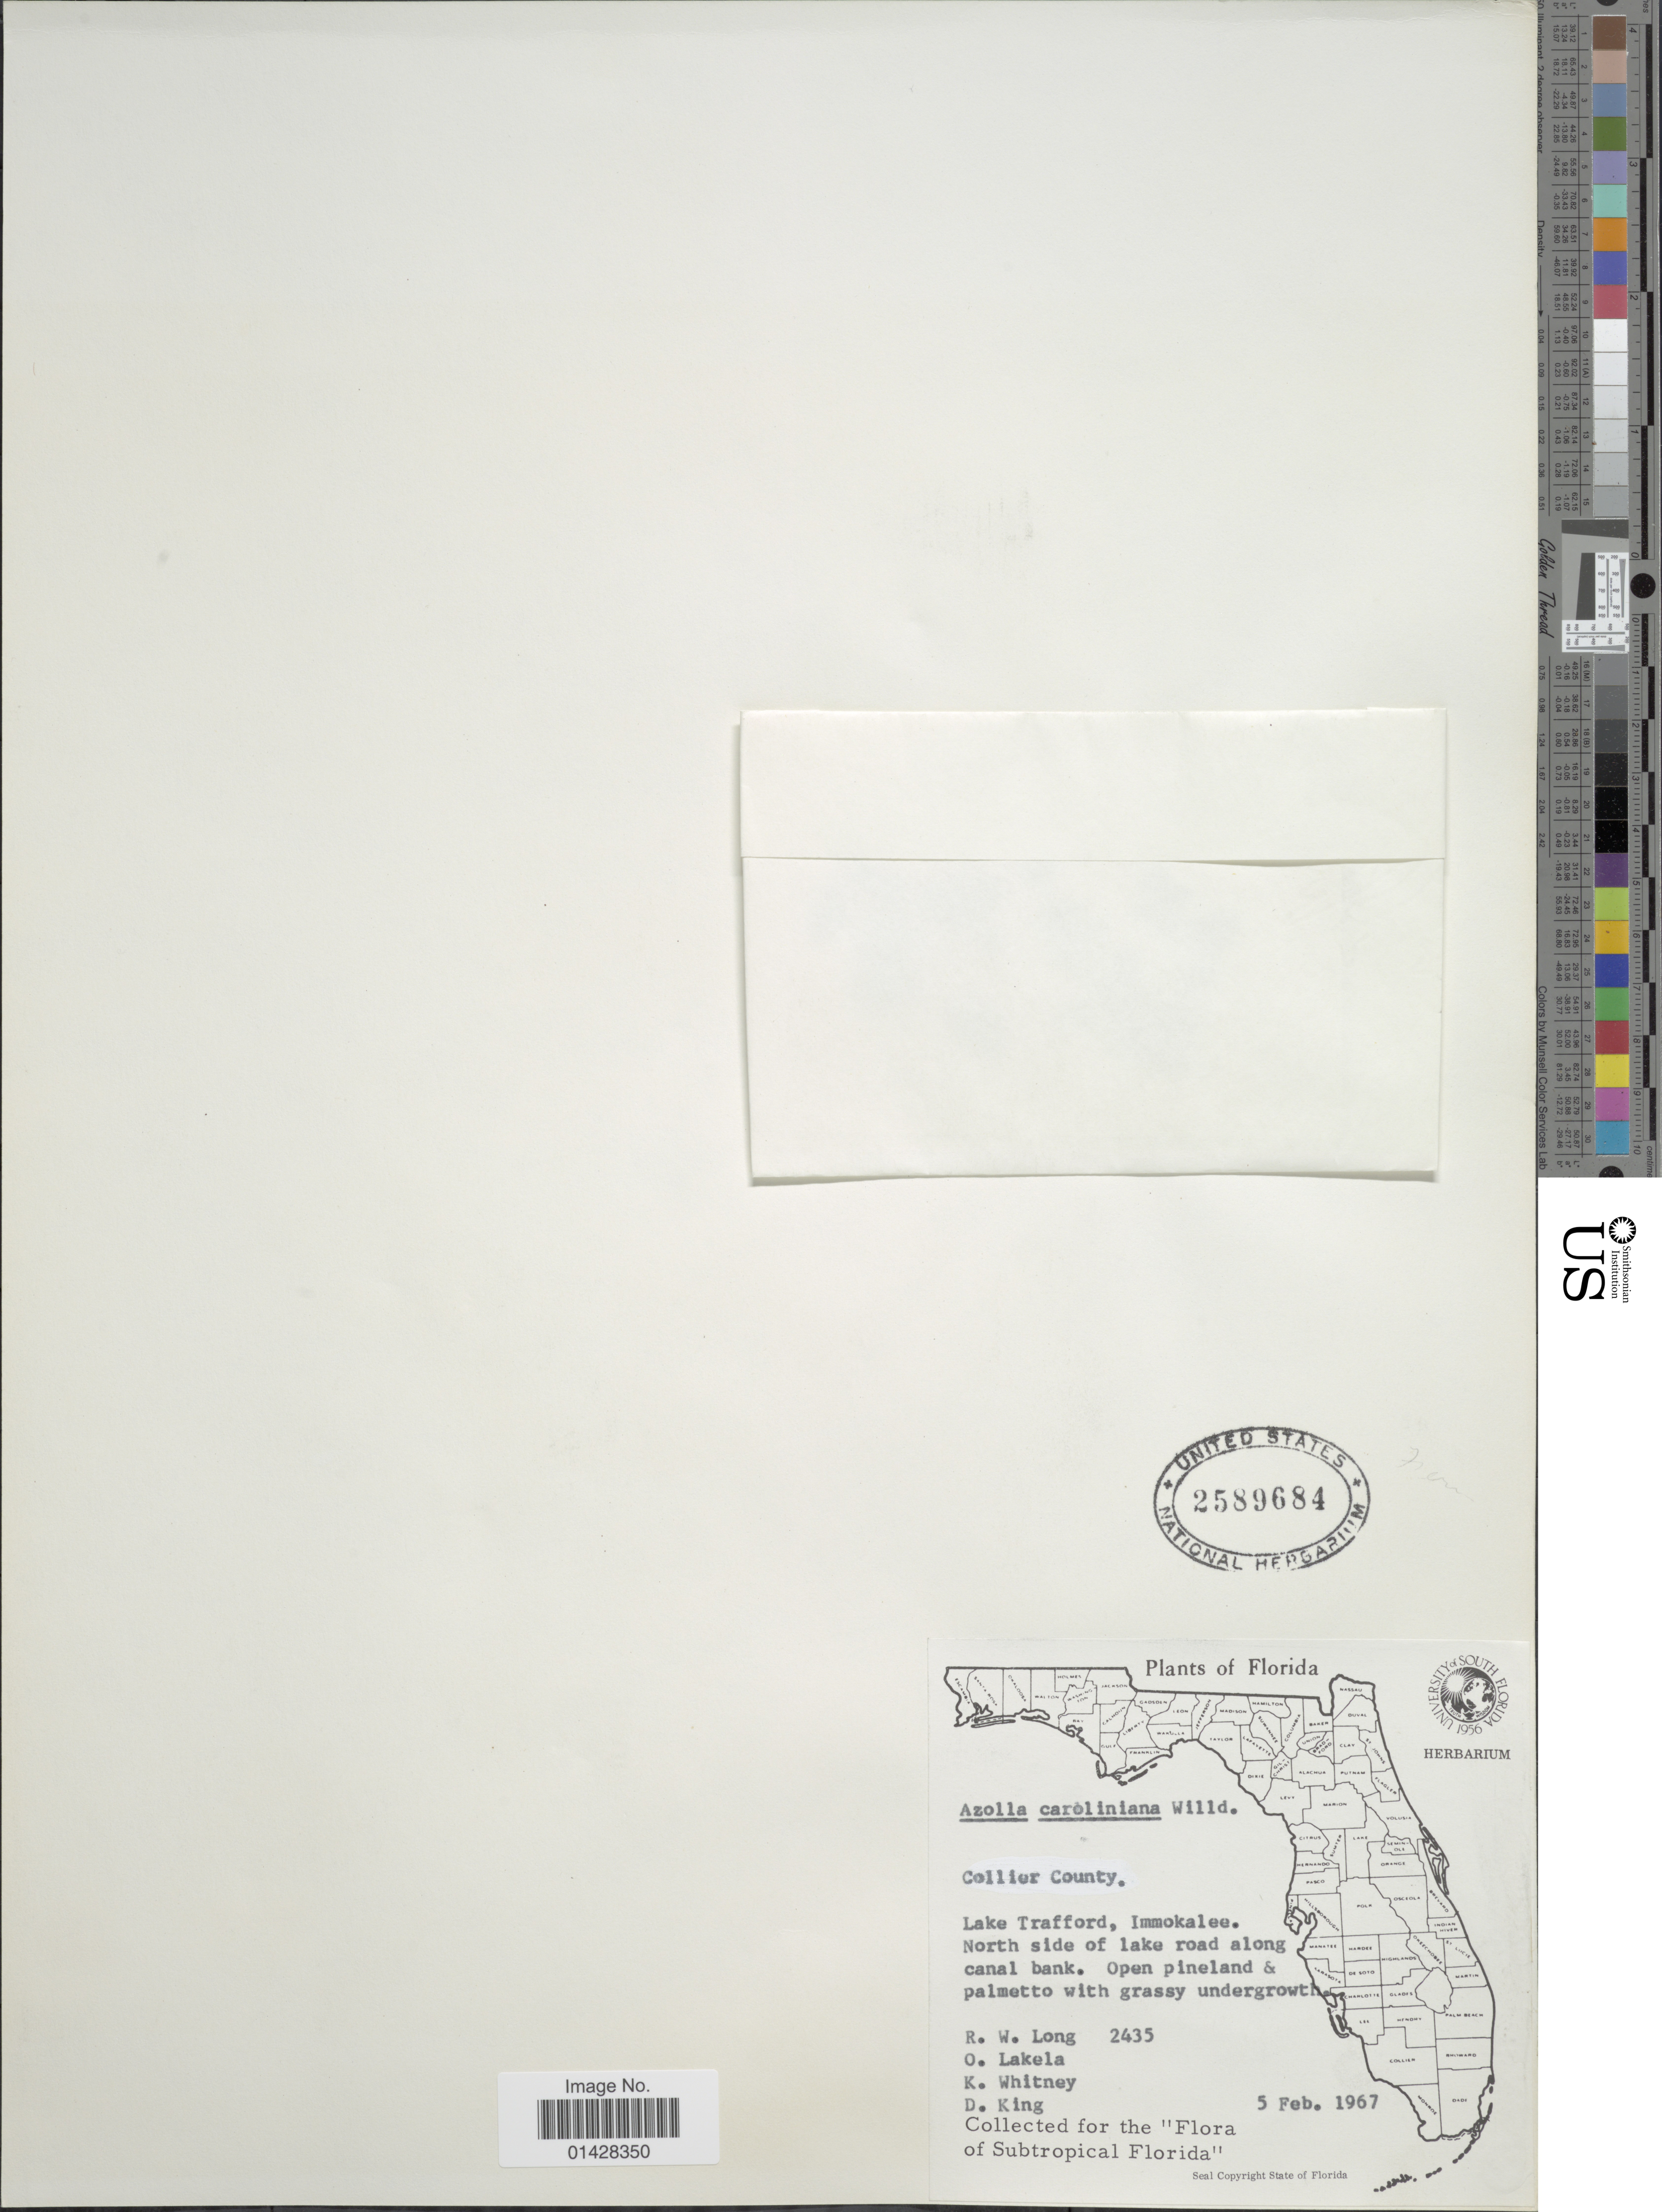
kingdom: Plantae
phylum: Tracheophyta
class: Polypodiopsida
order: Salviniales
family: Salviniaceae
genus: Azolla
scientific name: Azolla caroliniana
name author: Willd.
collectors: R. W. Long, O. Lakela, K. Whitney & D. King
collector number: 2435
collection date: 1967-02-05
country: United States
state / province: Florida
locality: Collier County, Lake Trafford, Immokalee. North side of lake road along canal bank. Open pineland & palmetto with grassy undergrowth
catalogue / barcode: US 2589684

▬▬▬

Reproduce every line of the material above verbatim, leaving out the picture.

kingdom: Plantae
phylum: Tracheophyta
class: Polypodiopsida
order: Salviniales
family: Salviniaceae
genus: Azolla
scientific name: Azolla caroliniana
name author: Willd.
collectors: R. W. Long, O. Lakela, K. Whitney & D. King
collector number: 2435
collection date: 1967-02-05
country: United States
state / province: Florida
locality: Collier County, Lake Trafford, Immokalee. North side of lake road along canal bank. Open pineland & palmetto with grassy undergrowth
catalogue / barcode: US 2589684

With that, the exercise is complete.